42Alors que les enfants entrent dans l’atelier philosophique avec leurs différences et leurs inégalités, ils produisent un moment de partage coopératif : par les actes caractéristiques de l’ouverture d’esprit, par les mouvements de reformulation, de complémentarité et de mise en nuance, ils s’enrichissent mutuellement. Au fond, en dialoguant, ils distribuent leurs richesses intellectuelles et les mettent au service de la réflexion collective. Les idées et les mots circulent et sont offertes aux participants, dont la pensée gagne ainsi en profondeur et en complexité.

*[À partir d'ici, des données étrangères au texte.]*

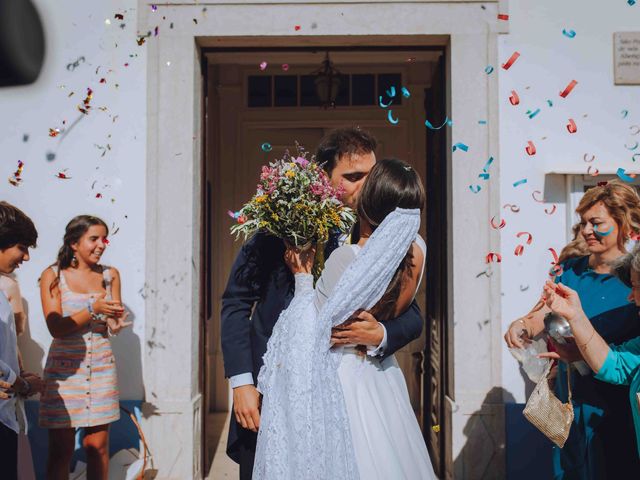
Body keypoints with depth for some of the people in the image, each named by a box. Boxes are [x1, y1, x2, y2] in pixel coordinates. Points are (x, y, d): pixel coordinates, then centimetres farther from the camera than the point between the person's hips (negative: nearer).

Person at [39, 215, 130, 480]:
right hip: (65, 367, -2)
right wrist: (93, 310, -21)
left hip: (101, 366, 3)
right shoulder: (53, 275, -4)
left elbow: (114, 320, 7)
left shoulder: (110, 275, 6)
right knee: (61, 449, 1)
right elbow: (56, 328, -10)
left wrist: (116, 323, -16)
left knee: (98, 446, 6)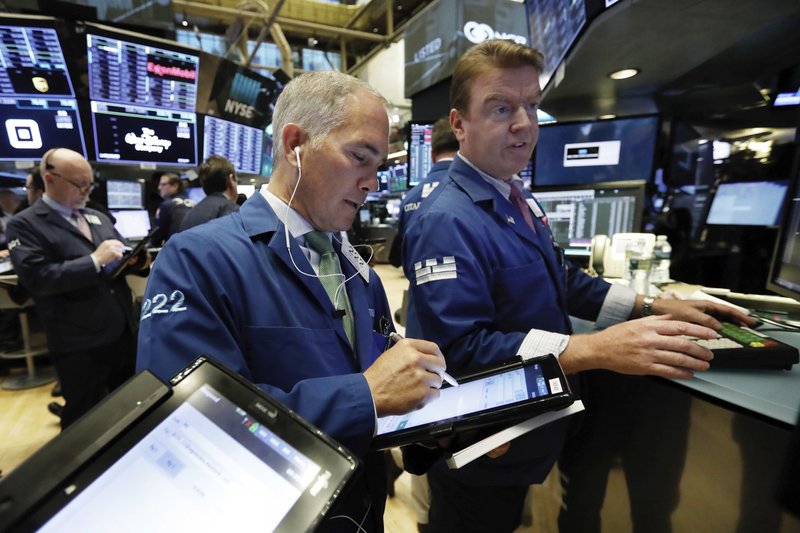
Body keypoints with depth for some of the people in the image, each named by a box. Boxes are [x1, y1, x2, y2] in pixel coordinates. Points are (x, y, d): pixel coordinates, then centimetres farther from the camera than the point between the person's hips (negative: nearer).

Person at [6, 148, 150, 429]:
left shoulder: (98, 217, 12)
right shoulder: (25, 224, -8)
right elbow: (36, 277, -20)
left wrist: (138, 259, -7)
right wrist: (95, 260, -25)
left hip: (123, 329, 7)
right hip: (79, 343, -6)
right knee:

43Plus avant, le cadre de la discussion philosophique – régie par la raison et la bienveillance – permet la rencontre sereine des individualités divergentes. En effet, celle-ci donne souvent lieu à l’émergence des variations personnelles, sociales, religieuses, politiques, etc. Les différences surgissent, créent le sel de la réflexion philosophique, mais doivent être défendues par des arguments rationnels, universels, raisonnables dans le cadre d’une situation de communication bienveillante. Ainsi les singularités distinctes sont à la fois révélées et canalisées par la méthode philosophique : et surtout, elles sont montrées à ciel ouvert. Le dialogue existe par la confrontation verbalisée des « rationalités diverses » (Pettier, 2004) mais subsiste par la nature inclusive, ouverte, empathique, respectueuse de cette confrontation. Sans la gestion des différences, le dialogue disparaît : il peut se muer en dispute, en haine, en silence, en prise de pouvoir. En un mot, l’existence même de la discussion philosophique est tributaire du mouvement d’empathie intellectuelle, qui se trouve donc au cœur même de sa réalisation.